Diana hunts alone, it’s said, at night,
And racing through the moonglow-dappled field
With bow in hand, her pack surrounds her, heeled
To harry foe and doe for Goddess bright.
As silver bow doth bend, and shaft take flight, 5
And circling close, her hounds’ sharp howling peals
‘Til sharp teeth sink in game, his fate is sealed;
Shot strikes her mark, a ghostly hart, a wight.
I am such prey, a shade all shaded o’er
In haunted woods, and hunted by my love 10
While worrying words do dog and bite me, prey.
Ah! Moon-lit love, who spurns me from afar
Your dark eyes’ arrows death to me will prove,
My heart your quarry: smitten, shot, and slain.
“Diana hunts alone it's said, at night” is an original Petrarchan sonnet which attempts to accurately portray the form, content, vocabulary, grammar, and devices of the Elizabethan era of poetry. In this documentation is an analysis of the poem and how research supports each poetic choice in the sonnet. This piece is presented in both a modernized spelling and grammar version (for clarity of language and images), as well as an informed attempt at early Modern English spelling and grammar.
The sonnet form was very popular in period, “in either Shakespearean or Petrarchan sequence”. The most well-known poet of the time period, Shakespeare, wrote over one hundred sonnets during his life time, and other popular writers throughout our Society’s period, including Geoffrey Chaucer, Dante Alighieri, Francesco Petrarch, Edmund Spenser, Christopher Marlowe, and John Donne all wrote sonnets (Packard 181-182). However, during the Elizabethan era in particular, “the sonnet…[was] the major lyric form” (Grace 1).

▸ Information shown
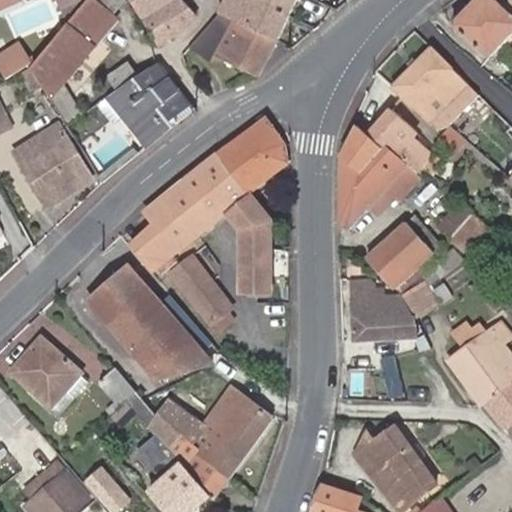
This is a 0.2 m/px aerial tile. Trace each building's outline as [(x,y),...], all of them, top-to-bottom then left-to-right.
[(0,0),(0,11),(23,1),(22,0),(0,0)] [(46,85),(68,122),(85,111),(65,77),(97,40),(94,37),(117,9),(107,0),(89,0),(69,24),(34,66),(46,85)] [(123,0),(107,0),(117,9),(124,1),(123,0)] [(169,27),(173,35),(184,29),(200,13),(187,0),(131,0),(159,44),(165,41),(156,25),(157,23),(162,19),(165,20),(169,27)] [(221,0),(212,0),(209,8),(213,9),(221,0)] [(220,13),(226,0),(221,0),(213,9),(220,13)] [(278,41),(290,17),(252,0),(226,0),(220,13),(278,41)] [(252,0),(290,17),(299,0),(252,0)] [(501,9),(495,0),(475,0),(451,26),(468,44),(477,51),(489,60),(511,38),(511,18),(502,9),(501,9)] [(511,0),(502,9),(511,18),(511,0)] [(262,74),(278,41),(220,13),(219,15),(183,57),(211,95),(213,97),(259,77),(262,74)] [(165,41),(173,35),(169,27),(165,20),(162,19),(157,23),(156,25),(165,41)] [(20,48),(0,59),(0,66),(6,77),(7,81),(22,72),(31,68),(20,48)] [(439,129),(450,124),(480,95),(433,49),(393,85),(439,129)] [(195,105),(159,62),(104,99),(106,102),(121,120),(146,150),(174,128),(172,125),(195,105)] [(46,85),(34,66),(31,68),(22,72),(33,92),(46,85)] [(121,120),(106,102),(101,107),(115,125),(121,120)] [(360,126),(342,154),(342,155),(368,180),(386,148),(407,164),(414,170),(421,163),(431,152),(413,134),(417,129),(393,106),(375,125),(379,131),(373,138),(367,133),(360,126)] [(0,108),(0,137),(11,131),(0,108)] [(251,196),(288,165),(287,146),(269,119),(218,155),(251,196)] [(466,138),(450,124),(438,137),(454,151),(466,138)] [(93,178),(63,125),(18,150),(50,203),(93,178)] [(379,131),(375,125),(367,133),(373,138),(379,131)] [(342,155),(339,225),(349,230),(367,209),(383,190),(407,164),(386,148),(368,180),(342,155)] [(442,161),(431,152),(421,163),(432,172),(442,161)] [(274,224),(251,196),(218,155),(148,215),(161,229),(135,253),(155,276),(229,214),(246,234),(245,291),(273,291),(274,224)] [(421,178),(414,170),(407,164),(383,190),(367,209),(377,218),(396,197),(401,201),(421,178)] [(442,224),(473,252),(493,231),(462,202),(442,224)] [(420,220),(412,227),(432,247),(440,240),(420,220)] [(432,247),(412,227),(408,222),(371,258),(398,285),(435,250),(432,247)] [(448,252),(423,276),(428,285),(456,266),(448,252)] [(233,312),(196,262),(174,276),(214,328),(231,314),(233,312)] [(212,368),(201,355),(161,308),(129,271),(92,302),(158,382),(212,368)] [(407,297),(404,293),(404,294),(375,296),(373,286),(369,281),(350,282),(354,340),(417,337),(415,314),(411,315),(407,297)] [(404,293),(407,297),(417,317),(434,306),(422,287),(404,293)] [(493,288),(486,294),(495,307),(503,302),(493,288)] [(173,297),(161,308),(201,355),(214,345),(173,297)] [(238,323),(231,314),(214,328),(220,337),(238,323)] [(450,355),(484,404),(511,379),(511,350),(507,343),(511,339),(511,330),(503,318),(485,331),(469,342),(462,347),(450,355)] [(462,347),(469,342),(485,331),(481,326),(472,331),(468,324),(453,334),(462,347)] [(35,360),(18,377),(59,415),(74,401),(91,385),(80,374),(42,340),(27,355),(35,360)] [(12,371),(18,377),(35,360),(27,355),(12,371)] [(136,392),(117,371),(101,385),(120,409),(127,401),(136,392)] [(511,379),(484,404),(501,428),(504,426),(511,420),(511,379)] [(173,401),(159,421),(152,430),(167,447),(170,450),(180,437),(211,460),(208,464),(230,480),(251,450),(274,419),(234,388),(221,406),(205,426),(196,418),(195,417),(173,401)] [(159,421),(142,399),(136,392),(127,401),(152,430),(159,421)] [(205,426),(221,406),(212,398),(196,418),(205,426)] [(378,443),(419,500),(442,479),(398,426),(378,443)] [(378,443),(371,433),(359,453),(406,510),(419,500),(378,443)] [(213,503),(230,480),(208,464),(211,460),(180,437),(170,450),(175,455),(159,468),(169,478),(151,493),(167,511),(194,511),(210,498),(213,503)] [(170,450),(167,447),(153,460),(159,468),(175,455),(170,450)] [(123,489),(97,459),(81,473),(106,503),(123,489)] [(72,511),(88,498),(66,470),(22,507),(25,511),(72,511)] [(322,486),(314,511),(367,511),(359,509),(363,497),(323,485),(322,486)]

▸ Written exercise
In the source passage, what two versions of the sonnet are said to be presented?

▸ Task solution
A version in modernized spelling and grammar, and an informed attempt at early Modern English spelling and grammar.